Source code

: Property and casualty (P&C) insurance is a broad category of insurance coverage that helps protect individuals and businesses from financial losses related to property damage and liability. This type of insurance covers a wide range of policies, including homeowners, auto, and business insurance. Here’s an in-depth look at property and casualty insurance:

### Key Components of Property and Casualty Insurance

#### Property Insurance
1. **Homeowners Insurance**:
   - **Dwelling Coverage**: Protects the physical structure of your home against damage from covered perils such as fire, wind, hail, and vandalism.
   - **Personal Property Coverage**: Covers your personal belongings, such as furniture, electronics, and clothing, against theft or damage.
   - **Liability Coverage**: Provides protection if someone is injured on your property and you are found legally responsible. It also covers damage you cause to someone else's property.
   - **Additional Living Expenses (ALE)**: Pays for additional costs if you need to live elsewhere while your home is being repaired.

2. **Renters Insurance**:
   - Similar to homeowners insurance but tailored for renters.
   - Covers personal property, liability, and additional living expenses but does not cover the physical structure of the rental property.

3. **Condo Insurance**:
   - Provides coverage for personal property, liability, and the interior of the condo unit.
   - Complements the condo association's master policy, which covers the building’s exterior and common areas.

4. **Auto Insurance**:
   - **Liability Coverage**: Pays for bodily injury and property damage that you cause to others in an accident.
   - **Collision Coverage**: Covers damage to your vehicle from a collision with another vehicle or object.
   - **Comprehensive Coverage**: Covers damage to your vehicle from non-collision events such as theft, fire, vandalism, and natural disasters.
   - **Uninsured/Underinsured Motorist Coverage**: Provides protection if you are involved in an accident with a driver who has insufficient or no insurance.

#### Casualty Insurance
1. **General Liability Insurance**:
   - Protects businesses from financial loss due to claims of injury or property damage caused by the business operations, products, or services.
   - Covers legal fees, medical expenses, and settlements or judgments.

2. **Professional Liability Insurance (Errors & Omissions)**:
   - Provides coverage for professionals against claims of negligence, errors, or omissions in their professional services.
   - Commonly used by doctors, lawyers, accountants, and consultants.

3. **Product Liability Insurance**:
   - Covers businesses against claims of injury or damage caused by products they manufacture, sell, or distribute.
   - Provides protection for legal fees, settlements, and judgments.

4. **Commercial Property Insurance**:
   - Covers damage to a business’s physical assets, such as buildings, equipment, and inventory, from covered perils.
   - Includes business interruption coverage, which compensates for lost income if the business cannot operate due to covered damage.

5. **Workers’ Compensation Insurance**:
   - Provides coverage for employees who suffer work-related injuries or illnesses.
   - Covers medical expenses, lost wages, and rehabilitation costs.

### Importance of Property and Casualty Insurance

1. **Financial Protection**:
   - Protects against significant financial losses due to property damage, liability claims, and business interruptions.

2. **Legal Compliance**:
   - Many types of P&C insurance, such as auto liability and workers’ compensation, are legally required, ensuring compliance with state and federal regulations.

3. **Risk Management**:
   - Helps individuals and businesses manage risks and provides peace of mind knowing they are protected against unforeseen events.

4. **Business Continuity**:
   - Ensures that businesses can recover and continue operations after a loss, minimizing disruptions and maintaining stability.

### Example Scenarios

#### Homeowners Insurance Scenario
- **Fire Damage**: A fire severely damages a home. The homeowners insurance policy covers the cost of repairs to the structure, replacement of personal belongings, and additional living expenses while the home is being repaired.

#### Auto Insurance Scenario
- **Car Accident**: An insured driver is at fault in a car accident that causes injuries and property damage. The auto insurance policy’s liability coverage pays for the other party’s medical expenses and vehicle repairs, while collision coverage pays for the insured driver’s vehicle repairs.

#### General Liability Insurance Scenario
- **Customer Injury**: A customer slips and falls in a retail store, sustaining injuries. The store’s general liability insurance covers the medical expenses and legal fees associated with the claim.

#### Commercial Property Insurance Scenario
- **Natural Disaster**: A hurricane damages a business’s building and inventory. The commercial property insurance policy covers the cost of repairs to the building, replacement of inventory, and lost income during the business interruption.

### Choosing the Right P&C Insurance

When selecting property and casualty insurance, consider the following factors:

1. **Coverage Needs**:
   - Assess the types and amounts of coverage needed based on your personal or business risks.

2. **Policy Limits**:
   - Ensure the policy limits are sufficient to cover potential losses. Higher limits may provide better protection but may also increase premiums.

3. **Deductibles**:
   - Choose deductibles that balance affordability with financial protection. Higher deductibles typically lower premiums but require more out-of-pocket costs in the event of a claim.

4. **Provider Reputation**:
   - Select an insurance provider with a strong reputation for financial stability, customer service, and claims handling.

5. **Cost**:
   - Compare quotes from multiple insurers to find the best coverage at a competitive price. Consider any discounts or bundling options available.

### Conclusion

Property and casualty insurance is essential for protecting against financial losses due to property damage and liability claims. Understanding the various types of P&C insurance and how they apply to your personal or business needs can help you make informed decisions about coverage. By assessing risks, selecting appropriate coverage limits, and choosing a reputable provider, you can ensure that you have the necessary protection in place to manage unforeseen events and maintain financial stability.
○ ○ ○ ○ ○
ASSIGNMENT ▸ Using the records above, write out exactly the lines between the one holding "- **Liability Coverage**: Provides" and the one holding "- **Comprehensive Coverage**: Covers", inclusive; leave everything else out.

SOLUTION FOR THIS TASK ▸
   - **Liability Coverage**: Provides protection if someone is injured on your property and you are found legally responsible. It also covers damage you cause to someone else's property.
   - **Additional Living Expenses (ALE)**: Pays for additional costs if you need to live elsewhere while your home is being repaired.

2. **Renters Insurance**:
   - Similar to homeowners insurance but tailored for renters.
   - Covers personal property, liability, and additional living expenses but does not cover the physical structure of the rental property.

3. **Condo Insurance**:
   - Provides coverage for personal property, liability, and the interior of the condo unit.
   - Complements the condo association's master policy, which covers the building’s exterior and common areas.

4. **Auto Insurance**:
   - **Liability Coverage**: Pays for bodily injury and property damage that you cause to others in an accident.
   - **Collision Coverage**: Covers damage to your vehicle from a collision with another vehicle or object.
   - **Comprehensive Coverage**: Covers damage to your vehicle from non-collision events such as theft, fire, vandalism, and natural disasters.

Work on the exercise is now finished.